---- DATA RECORDS

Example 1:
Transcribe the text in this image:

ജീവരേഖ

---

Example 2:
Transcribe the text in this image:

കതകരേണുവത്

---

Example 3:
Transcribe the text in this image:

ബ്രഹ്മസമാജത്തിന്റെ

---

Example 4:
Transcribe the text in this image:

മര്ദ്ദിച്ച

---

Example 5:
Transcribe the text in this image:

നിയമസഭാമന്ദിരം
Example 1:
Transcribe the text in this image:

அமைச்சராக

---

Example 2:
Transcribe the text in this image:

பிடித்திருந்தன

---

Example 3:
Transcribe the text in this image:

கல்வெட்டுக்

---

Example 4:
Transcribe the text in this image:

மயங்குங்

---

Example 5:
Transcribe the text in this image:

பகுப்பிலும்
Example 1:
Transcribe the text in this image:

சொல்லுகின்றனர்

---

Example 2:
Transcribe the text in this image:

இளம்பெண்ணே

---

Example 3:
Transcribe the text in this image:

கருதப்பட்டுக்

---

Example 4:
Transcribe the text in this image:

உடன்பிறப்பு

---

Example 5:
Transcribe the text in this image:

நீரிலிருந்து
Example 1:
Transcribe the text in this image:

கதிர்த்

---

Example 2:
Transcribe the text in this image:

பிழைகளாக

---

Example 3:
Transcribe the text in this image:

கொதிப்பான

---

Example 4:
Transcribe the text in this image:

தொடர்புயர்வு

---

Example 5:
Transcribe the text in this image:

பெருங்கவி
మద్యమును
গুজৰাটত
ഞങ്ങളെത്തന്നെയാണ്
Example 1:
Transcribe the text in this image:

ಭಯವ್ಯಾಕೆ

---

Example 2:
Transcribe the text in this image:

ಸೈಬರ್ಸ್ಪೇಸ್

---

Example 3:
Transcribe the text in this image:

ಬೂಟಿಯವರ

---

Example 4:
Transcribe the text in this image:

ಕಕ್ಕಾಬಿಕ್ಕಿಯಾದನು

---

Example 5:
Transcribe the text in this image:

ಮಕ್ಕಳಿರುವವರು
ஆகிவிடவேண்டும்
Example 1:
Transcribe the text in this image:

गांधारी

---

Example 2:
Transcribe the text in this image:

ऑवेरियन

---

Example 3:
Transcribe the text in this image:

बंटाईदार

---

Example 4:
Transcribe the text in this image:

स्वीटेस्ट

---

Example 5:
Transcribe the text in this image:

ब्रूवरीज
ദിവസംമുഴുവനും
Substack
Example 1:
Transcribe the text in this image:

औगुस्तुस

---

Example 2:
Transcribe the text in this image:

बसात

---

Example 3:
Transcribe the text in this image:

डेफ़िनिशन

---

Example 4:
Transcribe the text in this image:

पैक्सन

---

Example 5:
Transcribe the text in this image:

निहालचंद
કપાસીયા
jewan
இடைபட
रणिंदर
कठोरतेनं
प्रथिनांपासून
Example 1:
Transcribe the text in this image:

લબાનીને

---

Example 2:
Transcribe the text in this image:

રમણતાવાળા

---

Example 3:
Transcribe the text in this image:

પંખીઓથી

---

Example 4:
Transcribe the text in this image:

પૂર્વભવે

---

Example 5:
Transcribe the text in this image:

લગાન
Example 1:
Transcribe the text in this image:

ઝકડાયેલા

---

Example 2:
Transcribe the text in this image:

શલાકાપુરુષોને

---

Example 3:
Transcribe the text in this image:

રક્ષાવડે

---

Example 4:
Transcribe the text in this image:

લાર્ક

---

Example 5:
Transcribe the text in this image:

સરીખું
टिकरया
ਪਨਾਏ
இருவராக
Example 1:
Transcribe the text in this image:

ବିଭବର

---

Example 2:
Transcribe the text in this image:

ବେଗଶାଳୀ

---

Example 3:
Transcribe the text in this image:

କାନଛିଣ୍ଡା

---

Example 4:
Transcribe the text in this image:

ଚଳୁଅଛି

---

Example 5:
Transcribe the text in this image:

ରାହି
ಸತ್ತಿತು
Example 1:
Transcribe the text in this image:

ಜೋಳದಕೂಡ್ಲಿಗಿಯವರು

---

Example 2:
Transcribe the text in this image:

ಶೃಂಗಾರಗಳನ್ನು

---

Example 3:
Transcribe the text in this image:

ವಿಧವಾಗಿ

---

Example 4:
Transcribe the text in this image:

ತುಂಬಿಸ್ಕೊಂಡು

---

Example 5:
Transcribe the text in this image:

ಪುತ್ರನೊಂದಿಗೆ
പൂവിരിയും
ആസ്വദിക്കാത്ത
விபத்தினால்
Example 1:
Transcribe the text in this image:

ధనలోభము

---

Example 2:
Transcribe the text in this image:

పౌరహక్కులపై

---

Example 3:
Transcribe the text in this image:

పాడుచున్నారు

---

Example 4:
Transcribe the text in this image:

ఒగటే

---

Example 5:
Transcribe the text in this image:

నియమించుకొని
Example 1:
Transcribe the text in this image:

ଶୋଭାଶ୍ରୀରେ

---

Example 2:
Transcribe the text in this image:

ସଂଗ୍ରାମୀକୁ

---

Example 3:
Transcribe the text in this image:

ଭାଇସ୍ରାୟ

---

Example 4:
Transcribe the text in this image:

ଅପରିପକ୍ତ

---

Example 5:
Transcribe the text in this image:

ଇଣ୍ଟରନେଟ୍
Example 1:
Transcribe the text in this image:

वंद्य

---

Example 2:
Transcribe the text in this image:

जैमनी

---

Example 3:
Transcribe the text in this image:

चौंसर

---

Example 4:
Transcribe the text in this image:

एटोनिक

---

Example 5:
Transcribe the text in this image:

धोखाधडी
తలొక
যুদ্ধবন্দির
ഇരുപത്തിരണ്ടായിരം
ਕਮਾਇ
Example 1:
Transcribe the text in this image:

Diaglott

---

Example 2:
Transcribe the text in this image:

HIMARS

--------

Please copy the material above without changing a single word.

Example 1:
Transcribe the text in this image:

ജീവരേഖ

---

Example 2:
Transcribe the text in this image:

കതകരേണുവത്

---

Example 3:
Transcribe the text in this image:

ബ്രഹ്മസമാജത്തിന്റെ

---

Example 4:
Transcribe the text in this image:

മര്ദ്ദിച്ച

---

Example 5:
Transcribe the text in this image:

നിയമസഭാമന്ദിരം
Example 1:
Transcribe the text in this image:

அமைச்சராக

---

Example 2:
Transcribe the text in this image:

பிடித்திருந்தன

---

Example 3:
Transcribe the text in this image:

கல்வெட்டுக்

---

Example 4:
Transcribe the text in this image:

மயங்குங்

---

Example 5:
Transcribe the text in this image:

பகுப்பிலும்
Example 1:
Transcribe the text in this image:

சொல்லுகின்றனர்

---

Example 2:
Transcribe the text in this image:

இளம்பெண்ணே

---

Example 3:
Transcribe the text in this image:

கருதப்பட்டுக்

---

Example 4:
Transcribe the text in this image:

உடன்பிறப்பு

---

Example 5:
Transcribe the text in this image:

நீரிலிருந்து
Example 1:
Transcribe the text in this image:

கதிர்த்

---

Example 2:
Transcribe the text in this image:

பிழைகளாக

---

Example 3:
Transcribe the text in this image:

கொதிப்பான

---

Example 4:
Transcribe the text in this image:

தொடர்புயர்வு

---

Example 5:
Transcribe the text in this image:

பெருங்கவி
మద్యమును
গুজৰাটত
ഞങ്ങളെത്തന്നെയാണ്
Example 1:
Transcribe the text in this image:

ಭಯವ್ಯಾಕೆ

---

Example 2:
Transcribe the text in this image:

ಸೈಬರ್ಸ್ಪೇಸ್

---

Example 3:
Transcribe the text in this image:

ಬೂಟಿಯವರ

---

Example 4:
Transcribe the text in this image:

ಕಕ್ಕಾಬಿಕ್ಕಿಯಾದನು

---

Example 5:
Transcribe the text in this image:

ಮಕ್ಕಳಿರುವವರು
ஆகிவிடவேண்டும்
Example 1:
Transcribe the text in this image:

गांधारी

---

Example 2:
Transcribe the text in this image:

ऑवेरियन

---

Example 3:
Transcribe the text in this image:

बंटाईदार

---

Example 4:
Transcribe the text in this image:

स्वीटेस्ट

---

Example 5:
Transcribe the text in this image:

ब्रूवरीज
ദിവസംമുഴുവനും
Substack
Example 1:
Transcribe the text in this image:

औगुस्तुस

---

Example 2:
Transcribe the text in this image:

बसात

---

Example 3:
Transcribe the text in this image:

डेफ़िनिशन

---

Example 4:
Transcribe the text in this image:

पैक्सन

---

Example 5:
Transcribe the text in this image:

निहालचंद
કપાસીયા
jewan
இடைபட
रणिंदर
कठोरतेनं
प्रथिनांपासून
Example 1:
Transcribe the text in this image:

લબાનીને

---

Example 2:
Transcribe the text in this image:

રમણતાવાળા

---

Example 3:
Transcribe the text in this image:

પંખીઓથી

---

Example 4:
Transcribe the text in this image:

પૂર્વભવે

---

Example 5:
Transcribe the text in this image:

લગાન
Example 1:
Transcribe the text in this image:

ઝકડાયેલા

---

Example 2:
Transcribe the text in this image:

શલાકાપુરુષોને

---

Example 3:
Transcribe the text in this image:

રક્ષાવડે

---

Example 4:
Transcribe the text in this image:

લાર્ક

---

Example 5:
Transcribe the text in this image:

સરીખું
टिकरया
ਪਨਾਏ
இருவராக
Example 1:
Transcribe the text in this image:

ବିଭବର

---

Example 2:
Transcribe the text in this image:

ବେଗଶାଳୀ

---

Example 3:
Transcribe the text in this image:

କାନଛିଣ୍ଡା

---

Example 4:
Transcribe the text in this image:

ଚଳୁଅଛି

---

Example 5:
Transcribe the text in this image:

ରାହି
ಸತ್ತಿತು
Example 1:
Transcribe the text in this image:

ಜೋಳದಕೂಡ್ಲಿಗಿಯವರು

---

Example 2:
Transcribe the text in this image:

ಶೃಂಗಾರಗಳನ್ನು

---

Example 3:
Transcribe the text in this image:

ವಿಧವಾಗಿ

---

Example 4:
Transcribe the text in this image:

ತುಂಬಿಸ್ಕೊಂಡು

---

Example 5:
Transcribe the text in this image:

ಪುತ್ರನೊಂದಿಗೆ
പൂവിരിയും
ആസ്വദിക്കാത്ത
விபத்தினால்
Example 1:
Transcribe the text in this image:

ధనలోభము

---

Example 2:
Transcribe the text in this image:

పౌరహక్కులపై

---

Example 3:
Transcribe the text in this image:

పాడుచున్నారు

---

Example 4:
Transcribe the text in this image:

ఒగటే

---

Example 5:
Transcribe the text in this image:

నియమించుకొని
Example 1:
Transcribe the text in this image:

ଶୋଭାଶ୍ରୀରେ

---

Example 2:
Transcribe the text in this image:

ସଂଗ୍ରାମୀକୁ

---

Example 3:
Transcribe the text in this image:

ଭାଇସ୍ରାୟ

---

Example 4:
Transcribe the text in this image:

ଅପରିପକ୍ତ

---

Example 5:
Transcribe the text in this image:

ଇଣ୍ଟରନେଟ୍
Example 1:
Transcribe the text in this image:

वंद्य

---

Example 2:
Transcribe the text in this image:

जैमनी

---

Example 3:
Transcribe the text in this image:

चौंसर

---

Example 4:
Transcribe the text in this image:

एटोनिक

---

Example 5:
Transcribe the text in this image:

धोखाधडी
తలొక
যুদ্ধবন্দির
ഇരുപത്തിരണ്ടായിരം
ਕਮਾਇ
Example 1:
Transcribe the text in this image:

Diaglott

---

Example 2:
Transcribe the text in this image:

HIMARS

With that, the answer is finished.